Great Roads in Australia

Australia is one of the most beautiful countries in the world, and every weekend thousands of families pack up their car, take to the roads and head towards their favourite cities, beaches or National Parks for fun and adventure. If you’re a tourist, however, and you’re new to the vast roads of Australia, taking to the road for an unforgettable driving experience may not be as simple as you might think. The last thing you want to do is pack up your car for a road trip without any idea where you’re going!

Australia has hundreds of life-changing and epic stretches of road that are perfect for solo and family trips, but if you don’t know where to look, these highways and dirt roads could remain forever elusive. Let’s take a look at some of the best roads in Australia that you have to experience before you die, and see if you’re not tempted to take a road trip down under!

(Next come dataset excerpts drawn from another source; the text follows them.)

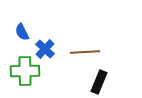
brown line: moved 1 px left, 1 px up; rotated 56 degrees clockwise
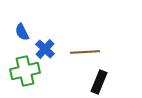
green cross: rotated 12 degrees counterclockwise
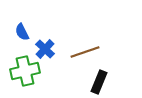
brown line: rotated 16 degrees counterclockwise
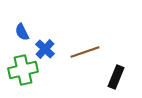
green cross: moved 2 px left, 1 px up
black rectangle: moved 17 px right, 5 px up
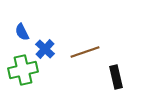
black rectangle: rotated 35 degrees counterclockwise
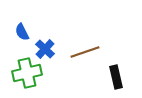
green cross: moved 4 px right, 3 px down
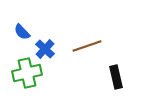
blue semicircle: rotated 18 degrees counterclockwise
brown line: moved 2 px right, 6 px up
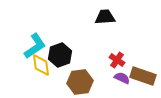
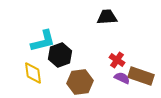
black trapezoid: moved 2 px right
cyan L-shape: moved 8 px right, 5 px up; rotated 20 degrees clockwise
yellow diamond: moved 8 px left, 8 px down
brown rectangle: moved 2 px left
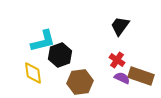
black trapezoid: moved 13 px right, 9 px down; rotated 50 degrees counterclockwise
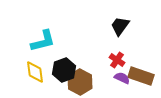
black hexagon: moved 4 px right, 15 px down
yellow diamond: moved 2 px right, 1 px up
brown hexagon: rotated 25 degrees counterclockwise
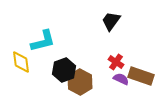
black trapezoid: moved 9 px left, 5 px up
red cross: moved 1 px left, 2 px down
yellow diamond: moved 14 px left, 10 px up
purple semicircle: moved 1 px left, 1 px down
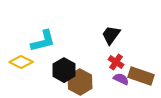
black trapezoid: moved 14 px down
yellow diamond: rotated 55 degrees counterclockwise
black hexagon: rotated 10 degrees counterclockwise
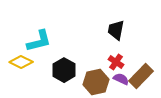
black trapezoid: moved 5 px right, 5 px up; rotated 25 degrees counterclockwise
cyan L-shape: moved 4 px left
brown rectangle: rotated 65 degrees counterclockwise
brown hexagon: moved 16 px right; rotated 20 degrees clockwise
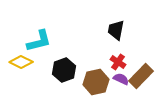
red cross: moved 2 px right
black hexagon: rotated 10 degrees clockwise
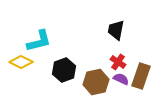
brown rectangle: rotated 25 degrees counterclockwise
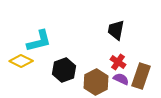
yellow diamond: moved 1 px up
brown hexagon: rotated 15 degrees counterclockwise
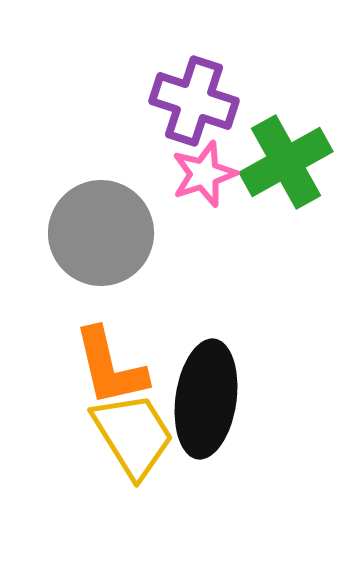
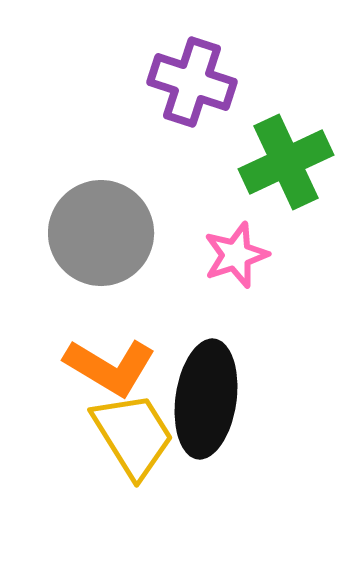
purple cross: moved 2 px left, 19 px up
green cross: rotated 4 degrees clockwise
pink star: moved 32 px right, 81 px down
orange L-shape: rotated 46 degrees counterclockwise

Nullarbor Plain, Southern and Western Australia

In 1867, the South Australian government surveyor E.A Delisser was tasked with naming the stunning 1, 201km stretch of road that passed from Norseman to Ceduna. Creatively, he turned to the term ‘nullus arbor’, a Latin phrase describing an area of ‘no trees’. Aptly, the term couldn’t be more correct.

Not only is the Nullarbor Plain extremely flat, but the landscape is entirely baron, making it one of the most strange but iconic roads in Australia. Furthermore, when it comes to interesting sights along the way, there are a number of interesting stop-offs, including a manual telegraphic repeater station built in 1887!

The Gibb River Road, Western Australia

The Gibb River Road is famous with four-wheel drive enthusiasts all over Australia, and every year millions of off-road vehicles tear along the 709km stretch. The appeal is quite obvious as soon as you see the open road ahead; clear blue skies, stunning mountain ranges and rusty-red soil dominate the landscape. From cockatoos and kites to eagles and crows, the Gibb River Road offers nothing but pure and simple off-roading.

The Great Ocean Road, Victoria

Carved out of the Victorian coastline by ex-servicemen after World War 1, the Great Ocean Road in Victoria is a memorial to all the Australian soldiers killed in the war. The 255 km stretch from Warrnambool to Torquay was completed in 1932, and it is regularly described as one of the most beautiful and great roads of Australia.

There are also a number of major attractions along the route too, including London Bridge, Loch Ard Gorge and the Twelve Apostles. Port Campbell is a standout highlight of the Great Ocean Road, with its towering rock stacks, gorges, blowholes and a stunning vantage point overlooking the offshore islets. According to research, the coastline that runs parallel to the Great Ocean Road is around 15 million years old, and scientists continue to discover skeletal fragments that have accumulated beneath the sea.